* INSTRUCTION
Count how many lines of the records below contain the word "family". Give only that number.

* DATASET EXTRACT
++++++++++++++++++++
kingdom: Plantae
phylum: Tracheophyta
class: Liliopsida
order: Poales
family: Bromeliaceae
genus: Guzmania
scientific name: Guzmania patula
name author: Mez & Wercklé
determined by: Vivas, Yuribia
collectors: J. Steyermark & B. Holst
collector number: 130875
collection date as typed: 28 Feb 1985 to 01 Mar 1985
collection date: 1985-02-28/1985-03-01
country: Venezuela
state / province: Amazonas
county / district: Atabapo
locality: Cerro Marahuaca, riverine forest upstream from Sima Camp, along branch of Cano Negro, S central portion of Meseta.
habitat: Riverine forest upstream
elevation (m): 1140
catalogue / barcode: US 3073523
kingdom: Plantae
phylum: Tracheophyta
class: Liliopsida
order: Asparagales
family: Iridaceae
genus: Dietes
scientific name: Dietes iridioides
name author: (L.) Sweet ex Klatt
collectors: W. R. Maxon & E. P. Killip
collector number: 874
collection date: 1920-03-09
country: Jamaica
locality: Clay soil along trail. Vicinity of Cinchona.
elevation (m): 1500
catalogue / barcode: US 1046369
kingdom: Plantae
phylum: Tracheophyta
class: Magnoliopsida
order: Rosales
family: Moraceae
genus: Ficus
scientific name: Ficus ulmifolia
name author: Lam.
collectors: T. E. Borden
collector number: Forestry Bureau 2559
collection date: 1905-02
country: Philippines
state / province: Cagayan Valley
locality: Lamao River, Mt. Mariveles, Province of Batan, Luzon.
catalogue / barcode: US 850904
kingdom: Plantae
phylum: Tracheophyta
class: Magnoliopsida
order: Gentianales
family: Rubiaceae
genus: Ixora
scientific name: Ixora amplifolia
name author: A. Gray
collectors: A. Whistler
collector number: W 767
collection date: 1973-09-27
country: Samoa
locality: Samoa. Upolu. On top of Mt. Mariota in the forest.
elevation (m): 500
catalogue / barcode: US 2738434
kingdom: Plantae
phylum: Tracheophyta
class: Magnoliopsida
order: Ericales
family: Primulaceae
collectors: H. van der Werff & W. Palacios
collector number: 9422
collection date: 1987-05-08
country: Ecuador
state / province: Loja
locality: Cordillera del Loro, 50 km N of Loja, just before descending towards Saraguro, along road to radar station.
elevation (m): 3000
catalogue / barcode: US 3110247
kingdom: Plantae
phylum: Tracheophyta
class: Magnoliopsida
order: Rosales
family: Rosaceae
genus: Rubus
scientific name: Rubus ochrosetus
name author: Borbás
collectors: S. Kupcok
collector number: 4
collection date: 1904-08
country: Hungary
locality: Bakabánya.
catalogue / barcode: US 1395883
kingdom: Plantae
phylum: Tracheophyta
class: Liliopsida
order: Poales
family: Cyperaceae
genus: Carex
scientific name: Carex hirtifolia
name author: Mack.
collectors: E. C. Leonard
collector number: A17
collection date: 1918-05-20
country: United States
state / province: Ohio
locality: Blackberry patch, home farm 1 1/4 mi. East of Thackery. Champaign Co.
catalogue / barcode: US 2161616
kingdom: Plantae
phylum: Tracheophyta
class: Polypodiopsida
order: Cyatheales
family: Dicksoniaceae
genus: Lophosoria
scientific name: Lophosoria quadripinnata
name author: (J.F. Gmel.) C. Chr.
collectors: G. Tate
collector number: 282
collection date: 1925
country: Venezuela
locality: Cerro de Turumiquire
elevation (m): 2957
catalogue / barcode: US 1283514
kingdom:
++++++++++++++++++++
* ANSWER TO THIS PROBLEM
8